Bob Lutz, the car world’s irascible granddad, appeared on an Automotive News roundtable with several other industry experts to discuss Sergio Marchionne’s continued pining for a merger with another major automaker. Turns out, Maximum Bob agrees with Marchionne—in today’s economic and regulatory climate, a merger between large-scale automakers makes sense. But he said it all as only Bob Lutz can.The Automotive News video runs nearly two hours, but the summarized transcript is definitely worth a read. Along with Lutz, former BorgWarner CEO Tim Manganello, President of TrueCar John Krafcik, and numerous other industry insiders sat on the panel. Collected here, the best and Lutziest tidbits from the meeting of the minds.

Regarding Marchionne’s argument that automakers spend far too much money trying to out-R&D each other, Lutz is in full agreement. “The automobile business consumes enormous amounts of capital, which is why our fixed cost is so high and why when there’s a downturn and the volume collapses, we’re all into the multibillion-dollar losses and hemorrhaging cash,” he said. “This is the first time somebody in the business—rather than being defensive and saying, ‘wait until next year’ and ‘we just went through a rough patch,’ etc., etc.—is agreeing with the premise that the automobile business is a destroyer of capital. It really is.”

The knowledge that one is to be hanged in the morning focuses the mind wonderfully.

Maximum Bob is also a little macabre on Sergio’s timing, seeking a merger when Fiat Chrysler is faced with enormous challenges. “The knowledge that one is to be hanged in the morning focuses the mind wonderfully,” Lutz says of Marchionne’s overtures.

And the former executive who’s worked at GM, BMW, Ford, and Chrysler sees a real opportunity for automakers to cut costs by sharing the engineering beneath the bodywork. “How many people—other than by the unique styling and the brand on the truck—could really discern a meaningful difference between a Ford F-150, a Chevy Silverado, a GMC Sierra, or a Ram,” he asks.

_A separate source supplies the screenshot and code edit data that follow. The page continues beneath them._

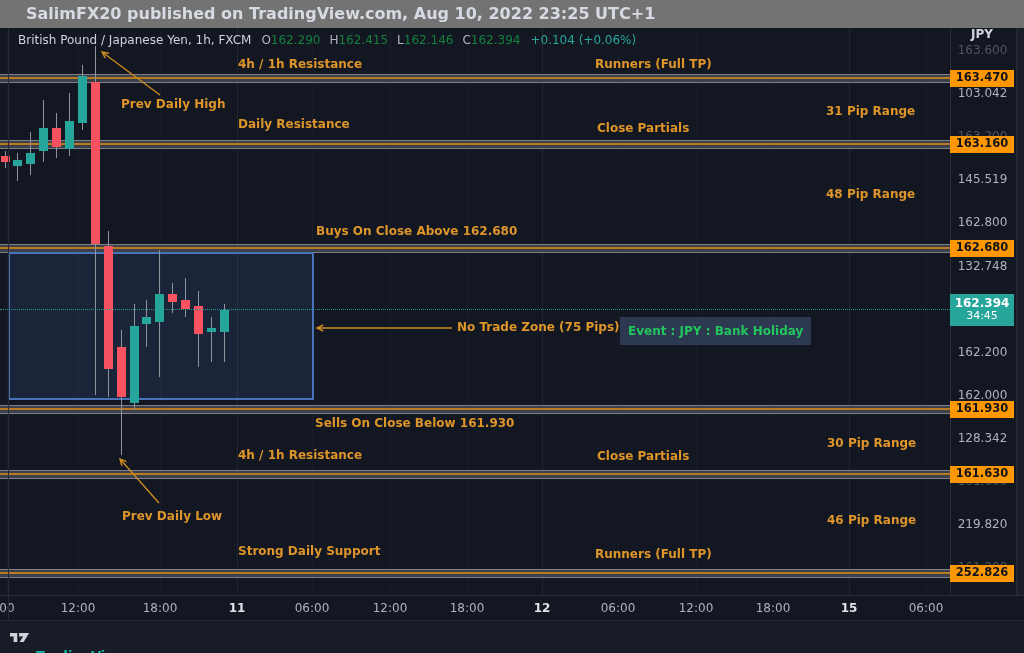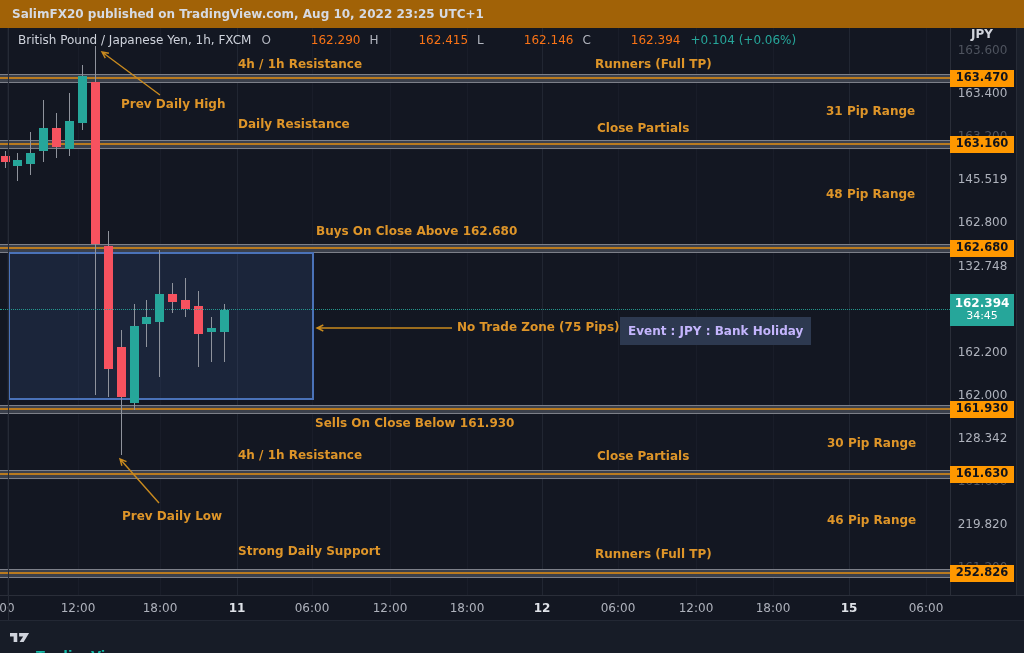--- a/index.html
+++ b/index.html
@@ -1,36 +1,36 @@
 <!DOCTYPE html>
 <html><head>
 <meta charset="utf-8">
 <style>
   html,body{margin:0;padding:0;background:#0d1017;}
   .page{position:relative;width:1024px;height:653px;background:#131722;overflow:hidden;
         font-family:"DejaVu Sans",sans-serif;-webkit-font-smoothing:antialiased;}
-  .topbar{position:absolute;left:0;top:0;width:1024px;height:28px;background:#a16207;
-          color:#d6dae2;font-size:12px;font-weight:bold;line-height:28px;padding-left:12px;box-sizing:border-box;}
+  .topbar{position:absolute;left:0;top:0;width:1024px;height:28px;background:#737373;
+          color:#d6dae2;font-size:16px;font-weight:bold;line-height:28px;padding-left:26px;box-sizing:border-box;}
   .hdr{position:absolute;left:18px;top:32px;height:16px;display:flex;align-items:center;gap:10px;
        font-size:12px;color:#cfd3dc;white-space:nowrap;z-index:30;}
   .hdr .chg{color:#26a69a;}
   .ohlc{display:flex;gap:9px;}
   .ohlc .pair b{color:#b2b5be;font-weight:normal;}
-  .ohlc .pair span{color:#f97316;margin-left:40px;}
+  .ohlc .pair span{color:#15803d;}
   .chart-layer{position:absolute;left:0;top:0;width:1024px;height:653px;}
   .axis-right{position:absolute;left:950px;top:28px;width:66px;height:567px;border-left:1px solid #2a2e39;box-sizing:border-box;}
   .axis-strip{position:absolute;left:1016px;top:28px;width:8px;height:567px;background:#1a1f2a;border-left:1px solid #262b36;box-sizing:border-box;}
   .jpy{position:absolute;left:950px;top:27px;width:64px;text-align:center;font-size:12px;font-weight:bold;color:#d1d4dc;z-index:40;}
   .time-axis{position:absolute;left:0;top:595px;width:1024px;height:25px;border-top:1px solid #2a2e39;box-sizing:border-box;}
   .footer{position:absolute;left:0;top:620px;width:1024px;height:33px;background:#171c27;border-top:1px solid #232834;
           display:flex;align-items:center;padding-left:10px;box-sizing:border-box;gap:6px;}
   .footer .brand{color:#14b8a6;font-size:13px;font-weight:600;margin-top:36px;}
   .left-border{position:absolute;left:8px;top:28px;width:1px;height:592px;background:#262b36;z-index:25;}
   .event-box{position:absolute;left:620px;top:317px;height:28px;line-height:28px;padding:0 8px;
-             background:#2d3950;color:#c4b5fd;font-size:12px;font-weight:bold;white-space:nowrap;z-index:35;}
+             background:#2d3950;color:#22c55e;font-size:12px;font-weight:bold;white-space:nowrap;z-index:35;}
   svg.arrows{position:absolute;left:0;top:0;width:1024px;height:653px;pointer-events:none;z-index:34;}
 </style>
 </head>
 <body>
 
 <div class="page">
 
   <div class="topbar">
     <span>SalimFX20 published on TradingView.com, Aug 10, 2022 23:25 UTC+1</span>
   </div>
@@ -116,21 +116,21 @@
       <div style="position: absolute; left: 457px; top: 320px; color: rgb(222, 149, 41); font: bold 12px &quot;DejaVu Sans&quot;, sans-serif; white-space: nowrap;">No Trade Zone (75 Pips)</div>
       <div style="position: absolute; left: 315px; top: 416px; color: rgb(222, 149, 41); font: bold 12px &quot;DejaVu Sans&quot;, sans-serif; white-space: nowrap;">Sells On Close Below 161.930</div>
       <div style="position: absolute; left: 238px; top: 448px; color: rgb(222, 149, 41); font: bold 12px &quot;DejaVu Sans&quot;, sans-serif; white-space: nowrap;">4h / 1h Resistance</div>
       <div style="position: absolute; left: 597px; top: 449px; color: rgb(222, 149, 41); font: bold 12px &quot;DejaVu Sans&quot;, sans-serif; white-space: nowrap;">Close Partials</div>
       <div style="position: absolute; left: 827px; top: 436px; color: rgb(222, 149, 41); font: bold 12px &quot;DejaVu Sans&quot;, sans-serif; white-space: nowrap;">30 Pip Range</div>
       <div style="position: absolute; left: 122px; top: 509px; color: rgb(222, 149, 41); font: bold 12px &quot;DejaVu Sans&quot;, sans-serif; white-space: nowrap;">Prev Daily Low</div>
       <div style="position: absolute; left: 827px; top: 513px; color: rgb(222, 149, 41); font: bold 12px &quot;DejaVu Sans&quot;, sans-serif; white-space: nowrap;">46 Pip Range</div>
       <div style="position: absolute; left: 238px; top: 544px; color: rgb(222, 149, 41); font: bold 12px &quot;DejaVu Sans&quot;, sans-serif; white-space: nowrap;">Strong Daily Support</div>
       <div style="position: absolute; left: 595px; top: 547px; color: rgb(222, 149, 41); font: bold 12px &quot;DejaVu Sans&quot;, sans-serif; white-space: nowrap;">Runners (Full TP)</div>
       <div style="position: absolute; left: 951px; width: 63px; top: 43px; text-align: center; color: rgb(79, 84, 95); font: 12px &quot;DejaVu Sans&quot;, sans-serif;">163.600</div>
-      <div style="position: absolute; left: 951px; width: 63px; top: 86.1px; text-align: center; color: rgb(174, 178, 188); font: 12px &quot;DejaVu Sans&quot;, sans-serif;">163.400</div>
+      <div style="position: absolute; left: 951px; width: 63px; top: 86.1px; text-align: center; color: rgb(174, 178, 188); font: 12px &quot;DejaVu Sans&quot;, sans-serif;">103.042</div>
       <div style="position: absolute; left: 951px; width: 63px; top: 129.2px; text-align: center; color: rgb(79, 84, 95); font: 12px &quot;DejaVu Sans&quot;, sans-serif;">163.200</div>
       <div style="position: absolute; left: 951px; width: 63px; top: 172.3px; text-align: center; color: rgb(174, 178, 188); font: 12px &quot;DejaVu Sans&quot;, sans-serif;">145.519</div>
       <div style="position: absolute; left: 951px; width: 63px; top: 215.4px; text-align: center; color: rgb(174, 178, 188); font: 12px &quot;DejaVu Sans&quot;, sans-serif;">162.800</div>
       <div style="position: absolute; left: 951px; width: 63px; top: 258.5px; text-align: center; color: rgb(174, 178, 188); font: 12px &quot;DejaVu Sans&quot;, sans-serif;">132.748</div>
       <div style="position: absolute; left: 951px; width: 63px; top: 344.7px; text-align: center; color: rgb(174, 178, 188); font: 12px &quot;DejaVu Sans&quot;, sans-serif;">162.200</div>
       <div style="position: absolute; left: 951px; width: 63px; top: 387.8px; text-align: center; color: rgb(174, 178, 188); font: 12px &quot;DejaVu Sans&quot;, sans-serif;">162.000</div>
       <div style="position: absolute; left: 951px; width: 63px; top: 430.9px; text-align: center; color: rgb(174, 178, 188); font: 12px &quot;DejaVu Sans&quot;, sans-serif;">128.342</div>
       <div style="position: absolute; left: 951px; width: 63px; top: 474px; text-align: center; color: rgb(79, 84, 95); font: 12px &quot;DejaVu Sans&quot;, sans-serif;">161.600</div>
       <div style="position: absolute; left: 951px; width: 63px; top: 517.1px; text-align: center; color: rgb(174, 178, 188); font: 12px &quot;DejaVu Sans&quot;, sans-serif;">219.820</div>
       <div style="position: absolute; left: 951px; width: 63px; top: 560.2px; text-align: center; color: rgb(79, 84, 95); font: 12px &quot;DejaVu Sans&quot;, sans-serif;">161.200</div>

Lutz also talked about the time in the recent past when GM thought about buying Chrysler. “General Motors twice tried to buy Chrysler in recent years. It made all the sense in the world … because with the headquarters right next door, man, you could just shut down one headquarters, you could have one rear-wheel-drive architecture, you could go to one truck architecture, consolidate your crossover architectures. GM still had Hummer back in those days. It could have been easily integrated with Jeep,” he said. “I was always in favor of GM acquiring Chrysler and I honestly think it would deserve a serious look now. You would get synergies … which would be massive.”

Kinda sounds like Lutz might be the guy to talk to if Sergio wants GM to consider his modest proposals. Maybe we should get these two guys on the phone.